The rules for the distribution of the remaining collateral from the auction are as follows:
- If the auction is caused by abort, the user who triggers the liquidation shares the remaining collateral with the Signer.
- If the auction is caused by faulty, the user who triggers the liquidation gets all remaining collateral.
The toCKB contract mediates the lifecycle of the deposit, including:
- Deposit Request
- Withdraw Pledge
- Withdraw Pledge and Collateral
- Pre-term Redeem
- At-term Redeem
- Withdraw Collateral
- Redeem: Pre-Undercollateral
- Liquidation: FaultyWhenWarranty
- Liquidation: FaultyWhenRedeeming
- Auction: SignerTimeout
- Auction: FaultyWhenWarranty
- Auction: FaultyWhenRedeeming
The toCKB system relies on a price oracle who provides the CKB/XAsset price to remain security.
We are still working on design and implementation on that. The possible solutions:
- A MakerDAO’s price feed like oracle, which gets price from multiple public APIs.
- Use some decentralized oracle implemented on CKB.
- If there are some uniswap like DEX running on CKB, we can use it as price feed.
- Reuse the data on Ethereum.
The X Specific SPV Verification
For different XChain, we have to implement the spv verification logic on CKB. Due to the flexible design of CKB-VM, it will be easy to reuse a lot of previous work.

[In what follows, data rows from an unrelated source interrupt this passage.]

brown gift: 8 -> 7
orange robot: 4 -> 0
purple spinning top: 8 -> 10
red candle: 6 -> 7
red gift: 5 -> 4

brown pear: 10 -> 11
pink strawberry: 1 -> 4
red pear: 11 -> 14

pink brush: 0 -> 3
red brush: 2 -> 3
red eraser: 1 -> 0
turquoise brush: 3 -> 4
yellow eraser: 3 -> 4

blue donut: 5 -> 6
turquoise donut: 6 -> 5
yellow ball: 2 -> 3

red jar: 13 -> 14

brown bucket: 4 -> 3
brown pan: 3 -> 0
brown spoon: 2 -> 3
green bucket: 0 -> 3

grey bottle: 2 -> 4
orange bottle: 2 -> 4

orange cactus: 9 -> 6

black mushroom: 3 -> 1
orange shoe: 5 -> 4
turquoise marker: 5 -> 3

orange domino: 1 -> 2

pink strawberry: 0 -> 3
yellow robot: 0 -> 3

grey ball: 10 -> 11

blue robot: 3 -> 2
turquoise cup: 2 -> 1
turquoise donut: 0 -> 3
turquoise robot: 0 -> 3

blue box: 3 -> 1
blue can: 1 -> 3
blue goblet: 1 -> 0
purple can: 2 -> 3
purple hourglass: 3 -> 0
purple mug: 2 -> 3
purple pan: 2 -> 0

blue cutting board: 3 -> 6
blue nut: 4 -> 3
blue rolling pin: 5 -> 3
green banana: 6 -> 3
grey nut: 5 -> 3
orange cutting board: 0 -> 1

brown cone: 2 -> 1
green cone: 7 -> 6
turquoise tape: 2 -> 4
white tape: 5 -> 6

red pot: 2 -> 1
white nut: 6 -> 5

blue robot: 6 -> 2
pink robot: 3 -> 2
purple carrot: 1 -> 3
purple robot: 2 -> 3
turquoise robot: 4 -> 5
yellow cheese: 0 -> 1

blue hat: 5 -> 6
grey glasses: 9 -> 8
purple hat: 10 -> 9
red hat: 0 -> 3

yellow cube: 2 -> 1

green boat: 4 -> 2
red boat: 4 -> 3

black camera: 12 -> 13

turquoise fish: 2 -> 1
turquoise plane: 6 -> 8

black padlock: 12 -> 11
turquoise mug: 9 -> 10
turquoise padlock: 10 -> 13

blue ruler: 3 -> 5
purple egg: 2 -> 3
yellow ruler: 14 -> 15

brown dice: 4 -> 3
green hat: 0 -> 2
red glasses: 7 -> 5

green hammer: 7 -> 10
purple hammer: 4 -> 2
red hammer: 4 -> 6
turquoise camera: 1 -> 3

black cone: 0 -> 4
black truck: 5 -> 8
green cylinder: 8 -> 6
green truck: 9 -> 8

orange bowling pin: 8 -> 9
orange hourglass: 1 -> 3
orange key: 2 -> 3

In this stage, we will make some scripts or command line tools to help users and signers construct transactions, monitor the chain events and even trigger the follow up actions automatically.
There are 3 modules in plan right now:
- A user client for users to deal with the deposit request, mint XT and other actions.
- A signer client for signers to deal with bonding, redemption and other actions.
- A guard service for users who want to get profits by watching frand behaviors on CKB and triggering the liquidation.
The original document is listed in the repo, you can check the code for more detail, though it’s still on active development.
Any discussion or suggestion for this are warmly welcome.